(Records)
_ _ _

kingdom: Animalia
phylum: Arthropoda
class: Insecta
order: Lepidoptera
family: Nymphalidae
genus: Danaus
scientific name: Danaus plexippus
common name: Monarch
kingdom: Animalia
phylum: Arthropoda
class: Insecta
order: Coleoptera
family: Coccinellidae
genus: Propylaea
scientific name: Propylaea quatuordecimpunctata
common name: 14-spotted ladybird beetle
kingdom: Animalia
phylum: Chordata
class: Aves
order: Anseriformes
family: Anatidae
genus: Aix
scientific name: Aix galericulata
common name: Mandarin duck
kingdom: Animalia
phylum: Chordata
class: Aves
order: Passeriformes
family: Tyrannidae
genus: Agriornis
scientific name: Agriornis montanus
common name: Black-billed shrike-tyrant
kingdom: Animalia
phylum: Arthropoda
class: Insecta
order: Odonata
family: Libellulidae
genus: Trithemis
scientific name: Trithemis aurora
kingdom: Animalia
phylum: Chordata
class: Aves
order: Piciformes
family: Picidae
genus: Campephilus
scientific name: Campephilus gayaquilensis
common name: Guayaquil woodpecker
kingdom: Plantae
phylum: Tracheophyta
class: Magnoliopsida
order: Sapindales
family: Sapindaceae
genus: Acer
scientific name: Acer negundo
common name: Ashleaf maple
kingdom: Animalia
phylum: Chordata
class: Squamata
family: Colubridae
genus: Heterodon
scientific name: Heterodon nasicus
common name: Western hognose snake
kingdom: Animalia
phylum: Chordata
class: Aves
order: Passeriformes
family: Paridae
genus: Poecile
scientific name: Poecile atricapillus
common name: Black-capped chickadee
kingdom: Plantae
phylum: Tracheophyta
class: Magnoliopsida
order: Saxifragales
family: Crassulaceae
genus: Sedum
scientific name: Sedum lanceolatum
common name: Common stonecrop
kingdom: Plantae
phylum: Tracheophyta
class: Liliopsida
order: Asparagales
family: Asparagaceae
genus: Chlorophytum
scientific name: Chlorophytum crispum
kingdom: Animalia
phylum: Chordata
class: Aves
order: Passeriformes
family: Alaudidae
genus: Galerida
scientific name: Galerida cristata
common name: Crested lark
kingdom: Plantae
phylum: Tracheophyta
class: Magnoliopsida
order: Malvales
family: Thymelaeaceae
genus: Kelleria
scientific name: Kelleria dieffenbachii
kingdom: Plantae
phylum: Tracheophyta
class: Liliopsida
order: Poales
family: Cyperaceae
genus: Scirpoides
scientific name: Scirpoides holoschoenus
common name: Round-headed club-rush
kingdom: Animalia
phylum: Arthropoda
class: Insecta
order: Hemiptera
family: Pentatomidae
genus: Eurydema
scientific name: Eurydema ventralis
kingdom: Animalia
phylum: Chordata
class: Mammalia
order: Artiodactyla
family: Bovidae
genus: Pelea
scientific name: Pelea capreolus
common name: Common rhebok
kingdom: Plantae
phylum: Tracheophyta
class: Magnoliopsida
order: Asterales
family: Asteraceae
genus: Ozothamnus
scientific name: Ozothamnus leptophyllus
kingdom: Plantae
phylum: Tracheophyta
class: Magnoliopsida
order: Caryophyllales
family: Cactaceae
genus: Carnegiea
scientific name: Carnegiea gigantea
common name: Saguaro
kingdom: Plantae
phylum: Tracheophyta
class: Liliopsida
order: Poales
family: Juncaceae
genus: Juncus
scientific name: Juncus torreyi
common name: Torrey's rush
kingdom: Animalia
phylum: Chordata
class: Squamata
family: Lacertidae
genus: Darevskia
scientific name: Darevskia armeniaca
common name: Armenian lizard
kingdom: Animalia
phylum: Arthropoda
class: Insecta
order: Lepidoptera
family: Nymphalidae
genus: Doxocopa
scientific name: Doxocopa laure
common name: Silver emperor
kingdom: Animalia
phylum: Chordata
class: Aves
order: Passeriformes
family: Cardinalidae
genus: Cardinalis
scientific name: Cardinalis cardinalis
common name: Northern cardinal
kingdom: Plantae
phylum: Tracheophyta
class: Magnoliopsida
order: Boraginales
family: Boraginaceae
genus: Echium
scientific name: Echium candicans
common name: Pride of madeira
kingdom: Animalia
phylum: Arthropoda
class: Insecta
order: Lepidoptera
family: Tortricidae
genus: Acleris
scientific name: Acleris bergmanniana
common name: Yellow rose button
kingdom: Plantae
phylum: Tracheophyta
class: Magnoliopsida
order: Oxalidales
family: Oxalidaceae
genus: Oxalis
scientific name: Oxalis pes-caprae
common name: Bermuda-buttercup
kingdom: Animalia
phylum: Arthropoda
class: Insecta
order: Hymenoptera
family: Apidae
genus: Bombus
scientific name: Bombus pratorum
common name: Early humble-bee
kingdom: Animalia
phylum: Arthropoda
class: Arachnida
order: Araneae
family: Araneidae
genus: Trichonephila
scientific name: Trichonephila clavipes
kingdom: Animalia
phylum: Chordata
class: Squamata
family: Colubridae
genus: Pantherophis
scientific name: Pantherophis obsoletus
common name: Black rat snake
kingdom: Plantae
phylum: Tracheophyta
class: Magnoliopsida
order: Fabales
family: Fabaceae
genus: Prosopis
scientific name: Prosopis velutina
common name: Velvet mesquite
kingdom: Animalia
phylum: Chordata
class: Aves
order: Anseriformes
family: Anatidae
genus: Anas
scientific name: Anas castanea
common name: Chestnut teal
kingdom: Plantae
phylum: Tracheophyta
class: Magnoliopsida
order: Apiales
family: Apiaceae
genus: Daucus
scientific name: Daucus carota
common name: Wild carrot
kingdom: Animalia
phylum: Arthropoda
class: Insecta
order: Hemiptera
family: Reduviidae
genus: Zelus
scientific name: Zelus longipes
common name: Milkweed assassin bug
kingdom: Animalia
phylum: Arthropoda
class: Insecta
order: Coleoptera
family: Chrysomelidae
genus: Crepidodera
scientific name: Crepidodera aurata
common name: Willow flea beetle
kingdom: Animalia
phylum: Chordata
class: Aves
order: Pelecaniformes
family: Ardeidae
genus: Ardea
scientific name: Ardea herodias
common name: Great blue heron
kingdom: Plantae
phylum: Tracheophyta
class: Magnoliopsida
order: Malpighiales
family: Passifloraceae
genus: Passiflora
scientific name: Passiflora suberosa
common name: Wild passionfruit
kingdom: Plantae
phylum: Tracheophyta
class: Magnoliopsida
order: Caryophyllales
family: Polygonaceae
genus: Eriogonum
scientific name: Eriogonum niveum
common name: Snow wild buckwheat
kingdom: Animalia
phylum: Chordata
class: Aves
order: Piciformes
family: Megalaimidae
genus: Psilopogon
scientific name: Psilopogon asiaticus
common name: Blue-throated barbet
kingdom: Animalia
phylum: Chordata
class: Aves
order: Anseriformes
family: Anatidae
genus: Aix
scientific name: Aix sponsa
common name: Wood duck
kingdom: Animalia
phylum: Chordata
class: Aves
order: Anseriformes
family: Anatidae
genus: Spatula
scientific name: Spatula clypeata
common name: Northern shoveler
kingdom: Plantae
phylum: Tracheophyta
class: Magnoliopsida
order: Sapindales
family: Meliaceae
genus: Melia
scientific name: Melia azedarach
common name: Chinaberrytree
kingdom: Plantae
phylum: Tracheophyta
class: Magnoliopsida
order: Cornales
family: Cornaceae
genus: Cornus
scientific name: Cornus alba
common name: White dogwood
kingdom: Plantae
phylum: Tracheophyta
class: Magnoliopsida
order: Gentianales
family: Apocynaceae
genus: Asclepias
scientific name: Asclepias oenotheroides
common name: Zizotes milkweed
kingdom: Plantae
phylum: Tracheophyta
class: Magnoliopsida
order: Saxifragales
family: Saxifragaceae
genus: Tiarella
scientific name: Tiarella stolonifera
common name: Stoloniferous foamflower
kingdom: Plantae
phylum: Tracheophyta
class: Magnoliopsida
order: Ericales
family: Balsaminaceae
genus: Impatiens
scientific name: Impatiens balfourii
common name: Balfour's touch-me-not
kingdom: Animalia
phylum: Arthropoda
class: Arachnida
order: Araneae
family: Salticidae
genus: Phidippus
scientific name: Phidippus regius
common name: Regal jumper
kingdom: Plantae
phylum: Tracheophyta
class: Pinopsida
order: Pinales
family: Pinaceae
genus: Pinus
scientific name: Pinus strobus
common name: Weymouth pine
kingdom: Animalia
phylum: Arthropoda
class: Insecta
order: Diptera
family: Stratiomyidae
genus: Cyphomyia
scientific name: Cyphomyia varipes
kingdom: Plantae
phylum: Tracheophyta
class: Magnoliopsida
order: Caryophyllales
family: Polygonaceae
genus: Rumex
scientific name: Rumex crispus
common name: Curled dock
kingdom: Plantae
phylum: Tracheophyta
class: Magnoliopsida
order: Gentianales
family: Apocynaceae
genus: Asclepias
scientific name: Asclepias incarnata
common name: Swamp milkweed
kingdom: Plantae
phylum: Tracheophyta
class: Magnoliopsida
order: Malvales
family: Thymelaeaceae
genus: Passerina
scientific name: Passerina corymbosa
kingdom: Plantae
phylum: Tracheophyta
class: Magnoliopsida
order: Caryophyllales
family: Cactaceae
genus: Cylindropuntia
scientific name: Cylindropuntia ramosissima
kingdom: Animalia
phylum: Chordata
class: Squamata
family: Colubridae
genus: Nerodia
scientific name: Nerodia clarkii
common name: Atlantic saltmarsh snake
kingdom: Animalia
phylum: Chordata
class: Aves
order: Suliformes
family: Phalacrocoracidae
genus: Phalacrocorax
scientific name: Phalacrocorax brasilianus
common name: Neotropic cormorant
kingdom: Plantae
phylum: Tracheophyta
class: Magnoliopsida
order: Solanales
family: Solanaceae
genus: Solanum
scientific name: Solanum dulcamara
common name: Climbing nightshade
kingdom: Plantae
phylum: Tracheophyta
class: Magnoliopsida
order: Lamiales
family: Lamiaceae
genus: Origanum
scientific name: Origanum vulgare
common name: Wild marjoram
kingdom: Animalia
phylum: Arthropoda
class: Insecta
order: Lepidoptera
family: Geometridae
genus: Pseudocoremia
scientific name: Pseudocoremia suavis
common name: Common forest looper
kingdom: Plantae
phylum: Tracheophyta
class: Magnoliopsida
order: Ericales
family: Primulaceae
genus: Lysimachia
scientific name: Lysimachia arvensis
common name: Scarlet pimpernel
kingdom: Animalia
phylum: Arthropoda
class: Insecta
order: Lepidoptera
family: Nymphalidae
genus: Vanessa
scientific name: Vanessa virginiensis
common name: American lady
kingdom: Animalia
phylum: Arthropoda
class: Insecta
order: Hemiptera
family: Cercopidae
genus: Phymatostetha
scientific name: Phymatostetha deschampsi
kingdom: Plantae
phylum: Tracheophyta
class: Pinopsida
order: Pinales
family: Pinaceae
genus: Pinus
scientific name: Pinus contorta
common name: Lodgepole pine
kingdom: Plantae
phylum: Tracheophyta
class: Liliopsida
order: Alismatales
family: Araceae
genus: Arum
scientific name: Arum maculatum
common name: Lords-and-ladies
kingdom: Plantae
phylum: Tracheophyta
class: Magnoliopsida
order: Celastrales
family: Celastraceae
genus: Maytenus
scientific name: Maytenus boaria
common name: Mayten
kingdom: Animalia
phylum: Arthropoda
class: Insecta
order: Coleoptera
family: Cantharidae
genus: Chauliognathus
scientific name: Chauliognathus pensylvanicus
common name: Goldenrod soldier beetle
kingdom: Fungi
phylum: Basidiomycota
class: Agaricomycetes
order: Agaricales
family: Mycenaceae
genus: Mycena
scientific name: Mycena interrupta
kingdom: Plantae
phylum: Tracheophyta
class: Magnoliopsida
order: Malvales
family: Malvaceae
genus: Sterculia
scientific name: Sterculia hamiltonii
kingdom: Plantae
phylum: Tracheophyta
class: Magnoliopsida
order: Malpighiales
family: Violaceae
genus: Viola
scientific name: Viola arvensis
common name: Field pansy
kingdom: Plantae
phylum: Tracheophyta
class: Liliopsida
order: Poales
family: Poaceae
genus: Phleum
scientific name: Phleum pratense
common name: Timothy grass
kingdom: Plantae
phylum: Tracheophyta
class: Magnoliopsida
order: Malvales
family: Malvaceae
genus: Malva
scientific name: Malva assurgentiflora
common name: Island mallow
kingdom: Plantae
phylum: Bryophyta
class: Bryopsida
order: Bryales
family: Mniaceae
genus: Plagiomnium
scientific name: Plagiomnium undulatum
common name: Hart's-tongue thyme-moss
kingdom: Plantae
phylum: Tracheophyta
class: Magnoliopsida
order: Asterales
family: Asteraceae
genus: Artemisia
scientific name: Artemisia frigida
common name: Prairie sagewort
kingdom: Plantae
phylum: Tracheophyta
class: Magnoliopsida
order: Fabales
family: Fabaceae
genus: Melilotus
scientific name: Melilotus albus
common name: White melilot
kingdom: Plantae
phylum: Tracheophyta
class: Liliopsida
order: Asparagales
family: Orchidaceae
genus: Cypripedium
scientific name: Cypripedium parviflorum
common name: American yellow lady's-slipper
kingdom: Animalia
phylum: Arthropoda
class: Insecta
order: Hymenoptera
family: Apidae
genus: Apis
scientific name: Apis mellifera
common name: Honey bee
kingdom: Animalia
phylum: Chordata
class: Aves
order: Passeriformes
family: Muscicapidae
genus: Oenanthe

_ _ _

REQUIREMENT → Starting at the line containing "common name: Mandarin duck" and ending at the line containing "common name: Common stonecrop", reproduce those lines of the listing with "scientific name" substituted by "binomial" and nothing else altered.

SOLUTION FOR THIS TASK →
common name: Mandarin duck
kingdom: Animalia
phylum: Chordata
class: Aves
order: Passeriformes
family: Tyrannidae
genus: Agriornis
binomial: Agriornis montanus
common name: Black-billed shrike-tyrant
kingdom: Animalia
phylum: Arthropoda
class: Insecta
order: Odonata
family: Libellulidae
genus: Trithemis
binomial: Trithemis aurora
kingdom: Animalia
phylum: Chordata
class: Aves
order: Piciformes
family: Picidae
genus: Campephilus
binomial: Campephilus gayaquilensis
common name: Guayaquil woodpecker
kingdom: Plantae
phylum: Tracheophyta
class: Magnoliopsida
order: Sapindales
family: Sapindaceae
genus: Acer
binomial: Acer negundo
common name: Ashleaf maple
kingdom: Animalia
phylum: Chordata
class: Squamata
family: Colubridae
genus: Heterodon
binomial: Heterodon nasicus
common name: Western hognose snake
kingdom: Animalia
phylum: Chordata
class: Aves
order: Passeriformes
family: Paridae
genus: Poecile
binomial: Poecile atricapillus
common name: Black-capped chickadee
kingdom: Plantae
phylum: Tracheophyta
class: Magnoliopsida
order: Saxifragales
family: Crassulaceae
genus: Sedum
binomial: Sedum lanceolatum
common name: Common stonecrop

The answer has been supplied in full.